Kahlil caught glimpses of hungry bones scrambling through the ruins, racing away from the burning shocks of the yasi’halaun. Some let out pathetic moans as they fled. Others were silent in their desperation. Black burns cratered all of their white bodies. Some of them seemed to be turning to ash as they ran.
He and Rousma turned down a half-collapsed corridor and Rousma stopped. The air rolling up from the dark confines felt hot and wet.

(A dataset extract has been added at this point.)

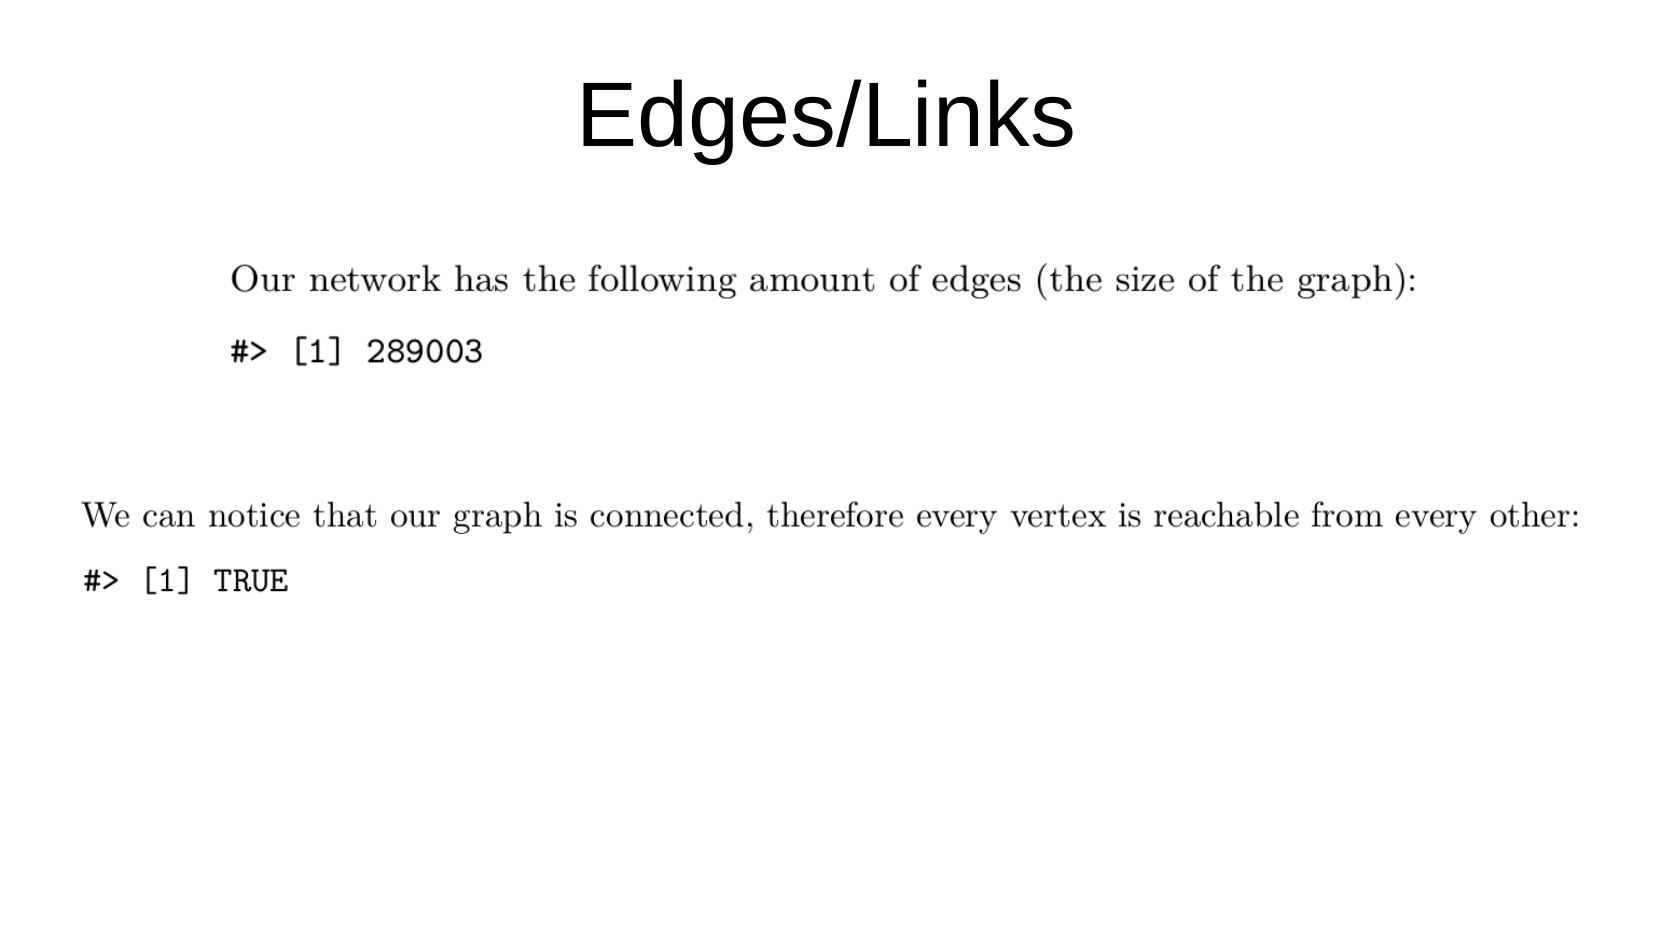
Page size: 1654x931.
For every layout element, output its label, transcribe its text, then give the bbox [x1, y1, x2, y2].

picture [210, 241, 1462, 390]
picture [69, 464, 1606, 631]
title Edges/Links [82, 37, 1571, 193]
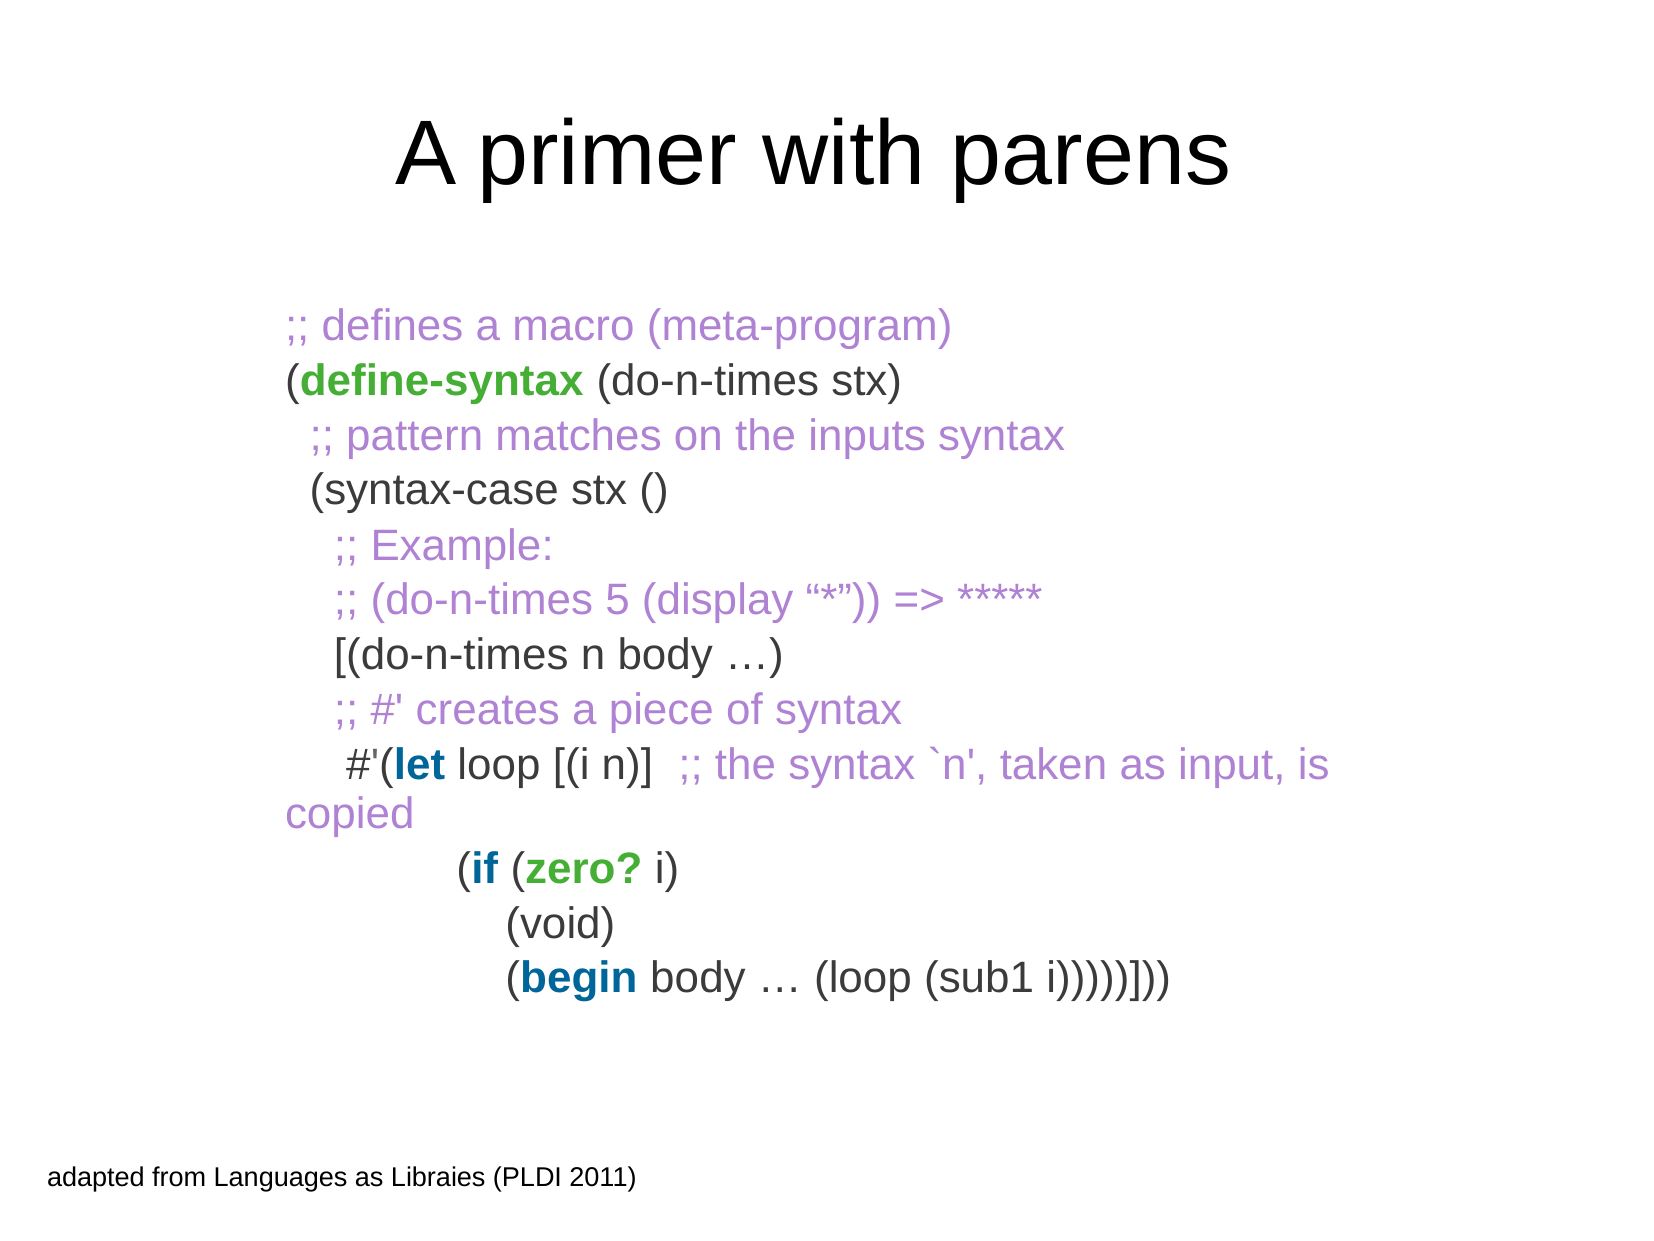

It smelled like a forge, filled with steam and burning minerals.
“Through the door at the end,” Rousma said. “She traps him there.”
Kahlil knew she couldn’t come any further with him. His flesh offered him some protection from the yasi’halaun, but she had nothing but exposed bone.
“Can you wait for me out in the courtyard?” Kahlil asked. “Will you be safe there?”
“I climbs up in the apple branches. Big bones can’t catches me up theres,” Rousma said.
“Good.” Kahlil patted her skull one last time and then raced down the corridor. As he descended, the smell of steam and molten stone grew stronger. It burned his throat and made his lungs ache. The floor felt hot under his bare feet. He noticed larger arcs of white light dancing over the blessings carved into the walls. In places the rock walls glowed dull red from the constant assaults.
A single door stood at the end of the corridor. Plumes of acrid smoke and steam rolled out from between the hinges and the walls. Bolts of white light skipped over the iron reinforcements. This had to be where Loshai had attempted to recreate the Chamber of Gates.
Kahlil started to reach for the door but jerked his hand back as a searing white bolt arced up from the iron towards him. The light crested like a wave, crackling at the air, and then collapsed back down to the surface of the door. He couldn’t even touch it. It would burn him apart before he could even push it open.